▸ Task objective
From the line containing "X392900Y214115D02*" down to the last line of the records below, give every line again without any change.

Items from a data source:

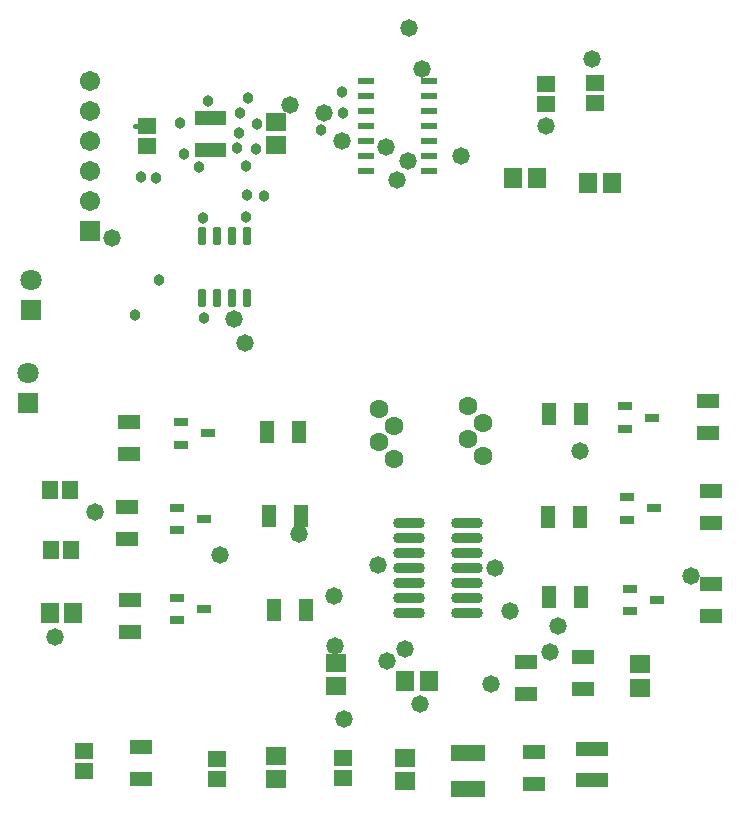
<source format=gts>
G04*
G04 #@! TF.GenerationSoftware,Altium Limited,Altium Designer,21.3.2 (30)*
G04*
G04 Layer_Color=8388736*
%FSLAX25Y25*%
%MOIN*%
G70*
G04*
G04 #@! TF.SameCoordinates,A7B022F8-E884-4121-B654-9C37E9188DC7*
G04*
G04*
G04 #@! TF.FilePolarity,Negative*
G04*
G01*
G75*
%ADD22R,0.05500X0.02200*%
%ADD29C,0.01500*%
%ADD30R,0.06312X0.06706*%
%ADD31R,0.04934X0.03162*%
%ADD32R,0.05131X0.07493*%
%ADD33R,0.07493X0.05131*%
%ADD34R,0.06706X0.06312*%
%ADD35R,0.02572X0.04934*%
G04:AMPARAMS|DCode=36|XSize=29.65mil|YSize=57.21mil|CornerRadius=5.95mil|HoleSize=0mil|Usage=FLASHONLY|Rotation=180.000|XOffset=0mil|YOffset=0mil|HoleType=Round|Shape=RoundedRectangle|*
%AMROUNDEDRECTD36*
21,1,0.02965,0.04532,0,0,180.0*
21,1,0.01776,0.05721,0,0,180.0*
1,1,0.01190,-0.00888,0.02266*
1,1,0.01190,0.00888,0.02266*
1,1,0.01190,0.00888,-0.02266*
1,1,0.01190,-0.00888,-0.02266*
%
%ADD36ROUNDEDRECTD36*%
%ADD37O,0.10642X0.03556*%
%ADD38R,0.06312X0.05524*%
%ADD39R,0.05524X0.06312*%
%ADD40R,0.11430X0.05328*%
%ADD41R,0.11036X0.05131*%
%ADD42C,0.06312*%
%ADD43R,0.06706X0.06706*%
%ADD44C,0.06706*%
%ADD45C,0.07099*%
%ADD46R,0.07099X0.07099*%
%ADD47C,0.03800*%
%ADD48C,0.05800*%
D22*
X420950Y426815D02*
D03*
Y421815D02*
D03*
Y416815D02*
D03*
Y411815D02*
D03*
Y406815D02*
D03*
Y401815D02*
D03*
Y396815D02*
D03*
X400050D02*
D03*
Y401815D02*
D03*
Y406815D02*
D03*
Y411815D02*
D03*
Y416815D02*
D03*
Y421815D02*
D03*
Y426815D02*
D03*
D29*
X323000Y411815D02*
X324500D01*
D30*
X420937Y226815D02*
D03*
X413063D02*
D03*
X302500Y249315D02*
D03*
X294626D02*
D03*
X474063Y392815D02*
D03*
X481937D02*
D03*
X457000Y394315D02*
D03*
X449126D02*
D03*
D31*
X346028Y250815D02*
D03*
X336972Y247075D02*
D03*
Y254555D02*
D03*
X346028Y280815D02*
D03*
X336972Y277075D02*
D03*
Y284555D02*
D03*
X347528Y309315D02*
D03*
X338472Y305575D02*
D03*
Y313055D02*
D03*
X497028Y253815D02*
D03*
X487972Y250075D02*
D03*
Y257555D02*
D03*
X496028Y284315D02*
D03*
X486972Y280575D02*
D03*
Y288055D02*
D03*
X495555Y314575D02*
D03*
X486500Y310835D02*
D03*
Y318315D02*
D03*
D32*
X367185Y309815D02*
D03*
X377815D02*
D03*
X369370Y250315D02*
D03*
X380000D02*
D03*
X367685Y281815D02*
D03*
X378315D02*
D03*
X461185Y315815D02*
D03*
X471815D02*
D03*
X461185Y254815D02*
D03*
X471815D02*
D03*
X471315Y281315D02*
D03*
X460685D02*
D03*
D33*
X321500Y243000D02*
D03*
Y253630D02*
D03*
X320500Y274000D02*
D03*
Y284630D02*
D03*
X321000Y302500D02*
D03*
Y313130D02*
D03*
X514000Y309500D02*
D03*
Y320130D02*
D03*
X515000Y248500D02*
D03*
Y259130D02*
D03*
Y279500D02*
D03*
Y290130D02*
D03*
X325000Y194000D02*
D03*
Y204630D02*
D03*
X456000Y203130D02*
D03*
Y192500D02*
D03*
X472500Y224000D02*
D03*
Y234630D02*
D03*
X453500Y222500D02*
D03*
Y233130D02*
D03*
D34*
X370000Y201906D02*
D03*
Y194032D02*
D03*
Y405378D02*
D03*
Y413252D02*
D03*
X491500Y224441D02*
D03*
Y232315D02*
D03*
X390000Y232815D02*
D03*
Y224941D02*
D03*
X413000Y201252D02*
D03*
Y193378D02*
D03*
D35*
X344441Y414315D02*
D03*
X347000D02*
D03*
X349559D02*
D03*
X352118D02*
D03*
Y403882D02*
D03*
X349559D02*
D03*
X347000D02*
D03*
X344441D02*
D03*
D36*
X360500Y375150D02*
D03*
X355500D02*
D03*
X350500D02*
D03*
X345500D02*
D03*
X360500Y354480D02*
D03*
X355500D02*
D03*
X350500D02*
D03*
X345500D02*
D03*
D37*
X433646Y249315D02*
D03*
Y254315D02*
D03*
Y259315D02*
D03*
Y264315D02*
D03*
Y269315D02*
D03*
Y274315D02*
D03*
Y279315D02*
D03*
X414354Y249315D02*
D03*
Y254315D02*
D03*
Y259315D02*
D03*
Y264315D02*
D03*
Y269315D02*
D03*
Y274315D02*
D03*
Y279315D02*
D03*
D38*
X476500Y426161D02*
D03*
Y419468D02*
D03*
X327000Y405122D02*
D03*
Y411815D02*
D03*
X460000Y419122D02*
D03*
Y425815D02*
D03*
X350500Y194122D02*
D03*
Y200815D02*
D03*
X392500Y194469D02*
D03*
Y201162D02*
D03*
X306000Y203315D02*
D03*
Y196622D02*
D03*
D39*
X294654Y290315D02*
D03*
X301346D02*
D03*
X295000Y270315D02*
D03*
X301693D02*
D03*
D40*
X434000Y202720D02*
D03*
Y190910D02*
D03*
D41*
X475500Y203933D02*
D03*
Y193697D02*
D03*
D42*
X434000Y318315D02*
D03*
X439000Y312815D02*
D03*
X434000Y307315D02*
D03*
X439000Y301815D02*
D03*
X404500Y317315D02*
D03*
X409500Y311815D02*
D03*
X404500Y306315D02*
D03*
X409500Y300815D02*
D03*
D43*
X308000Y376815D02*
D03*
D44*
Y386815D02*
D03*
Y396815D02*
D03*
Y406815D02*
D03*
Y416815D02*
D03*
Y426815D02*
D03*
D45*
X287500Y329315D02*
D03*
X288500Y360315D02*
D03*
D46*
X287500Y319315D02*
D03*
X288500Y350315D02*
D03*
D47*
X363688Y412504D02*
D03*
X357707Y409293D02*
D03*
X385000Y410500D02*
D03*
X356954Y404535D02*
D03*
X363454Y404223D02*
D03*
X366000Y388500D02*
D03*
X345850Y381000D02*
D03*
X392000Y423000D02*
D03*
X392250Y416250D02*
D03*
X360582Y421178D02*
D03*
X358000Y416000D02*
D03*
X360000Y398500D02*
D03*
X331000Y360500D02*
D03*
X360500Y388750D02*
D03*
X330000Y394500D02*
D03*
X339500Y402500D02*
D03*
X344452Y398048D02*
D03*
X347500Y420000D02*
D03*
X360000Y381500D02*
D03*
X323000Y348815D02*
D03*
X338000Y412815D02*
D03*
X325000Y394815D02*
D03*
X346000Y347815D02*
D03*
D48*
X475500Y434000D02*
D03*
X386240Y416250D02*
D03*
X392180Y406635D02*
D03*
X374900Y418750D02*
D03*
X315500Y374500D02*
D03*
X464000Y245000D02*
D03*
X448000Y250000D02*
D03*
X461500Y236500D02*
D03*
X296500Y241500D02*
D03*
X406739Y404760D02*
D03*
X414000Y400000D02*
D03*
X407000Y233500D02*
D03*
X418000Y219000D02*
D03*
X356000Y347500D02*
D03*
X359652Y339444D02*
D03*
X431900Y401815D02*
D03*
X404000Y265500D02*
D03*
X309780Y283135D02*
D03*
X377600Y275615D02*
D03*
X351500Y268815D02*
D03*
X389500Y255015D02*
D03*
X460000Y411715D02*
D03*
X389800Y238415D02*
D03*
X471500Y303447D02*
D03*
X413063Y237515D02*
D03*
X441700Y225815D02*
D03*
X410500Y393615D02*
D03*
X442975Y264315D02*
D03*
X418800Y430715D02*
D03*
X392900Y214115D02*
D03*
X414500Y444515D02*
D03*
X508500Y261815D02*
D03*
M02*

</source>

▸ Output for this exercise
X392900Y214115D02*
D03*
X414500Y444515D02*
D03*
X508500Y261815D02*
D03*
M02*

</source>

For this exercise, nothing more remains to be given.